Kim Yong-ju (Chosŏn'gŭl: 김영주; born 21 September 1920) is a North Korean politician and the younger brother of Kim Il-sung, who ruled North Korea from 1948 to 1994. Under his brother's rule, Kim Yong-ju held key posts in the Workers' Party of Korea during the 1960s and early 1970s, but he fell out of favor in 1974 following a power struggle with Kim Jong-il. Since 1998, he has held the ceremonial position of Honorary Vice President of the Presidium of the Supreme People's Assembly, North Korea's parliament.
Kim Yong-ju was born to Kim Hyŏng-jik and Kang Pan-sŏk in Mangyŏngdae in 1920, 8 years after his elder brother Kim Il-sung.
After graduating from economics department at the Moscow State University in 1945, where he also took a deep interest in philosophy, Kim Yong-ju joined the Workers' Party of Korea.
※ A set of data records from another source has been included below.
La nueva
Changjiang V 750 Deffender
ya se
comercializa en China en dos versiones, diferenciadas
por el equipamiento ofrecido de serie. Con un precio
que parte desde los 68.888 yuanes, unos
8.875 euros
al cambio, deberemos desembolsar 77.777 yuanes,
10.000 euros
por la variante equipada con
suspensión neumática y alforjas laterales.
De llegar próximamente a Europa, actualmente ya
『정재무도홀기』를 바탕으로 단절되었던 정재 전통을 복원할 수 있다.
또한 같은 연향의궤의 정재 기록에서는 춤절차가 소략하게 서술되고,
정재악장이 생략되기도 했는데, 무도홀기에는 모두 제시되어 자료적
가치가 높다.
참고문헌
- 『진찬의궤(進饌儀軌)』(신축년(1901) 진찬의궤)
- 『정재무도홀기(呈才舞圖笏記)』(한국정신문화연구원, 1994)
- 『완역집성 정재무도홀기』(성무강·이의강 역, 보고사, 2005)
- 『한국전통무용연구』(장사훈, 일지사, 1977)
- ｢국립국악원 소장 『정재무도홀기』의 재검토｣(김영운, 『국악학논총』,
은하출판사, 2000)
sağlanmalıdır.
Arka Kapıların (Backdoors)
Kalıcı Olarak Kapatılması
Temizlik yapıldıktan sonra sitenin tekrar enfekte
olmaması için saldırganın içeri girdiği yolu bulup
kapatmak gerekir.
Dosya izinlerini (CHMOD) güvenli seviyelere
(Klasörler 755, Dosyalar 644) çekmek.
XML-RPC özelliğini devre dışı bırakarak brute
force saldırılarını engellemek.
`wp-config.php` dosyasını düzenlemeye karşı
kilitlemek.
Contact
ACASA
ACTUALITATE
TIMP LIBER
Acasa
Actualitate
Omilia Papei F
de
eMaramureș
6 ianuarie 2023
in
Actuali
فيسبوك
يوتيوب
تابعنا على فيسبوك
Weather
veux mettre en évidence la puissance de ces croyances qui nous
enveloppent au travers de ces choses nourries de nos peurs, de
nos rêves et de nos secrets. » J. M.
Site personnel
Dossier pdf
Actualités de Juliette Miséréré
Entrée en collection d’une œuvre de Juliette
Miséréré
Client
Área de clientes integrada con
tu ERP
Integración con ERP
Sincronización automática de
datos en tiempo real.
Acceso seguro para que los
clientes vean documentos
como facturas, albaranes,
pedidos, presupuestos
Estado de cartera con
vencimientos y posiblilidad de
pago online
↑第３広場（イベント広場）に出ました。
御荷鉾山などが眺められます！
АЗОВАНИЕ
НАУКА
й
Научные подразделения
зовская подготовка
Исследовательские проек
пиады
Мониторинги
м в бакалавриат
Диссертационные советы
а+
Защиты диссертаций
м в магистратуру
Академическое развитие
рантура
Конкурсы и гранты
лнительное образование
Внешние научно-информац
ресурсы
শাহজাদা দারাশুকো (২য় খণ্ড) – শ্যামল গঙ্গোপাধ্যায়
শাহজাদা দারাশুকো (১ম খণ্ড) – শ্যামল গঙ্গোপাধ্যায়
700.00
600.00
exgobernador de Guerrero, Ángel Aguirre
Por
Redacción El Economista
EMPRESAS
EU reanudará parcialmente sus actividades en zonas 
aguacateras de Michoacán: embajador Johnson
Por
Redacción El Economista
His rise through the party's echelons was fast: from the 1950s to the 1960s he was chief cadre (1954), vice-director (1957) and finally director (1960) of the WPK Organization and Guidance Department, and he was appointed member of the WPK Central Committee at the Party's 4th Congress in 1961. In 1966 he was promoted to Organizing Secretary of the WPK Central Committee.
In 1967, he proposed to his brother the "Ten Principles for the Establishment of the One-Ideology System" (whose first principle was: "We must give our all in the struggle to unify the entire society with the revolutionary ideology of the great leader Comrade Kim Il Sung"), which were published only in 1974.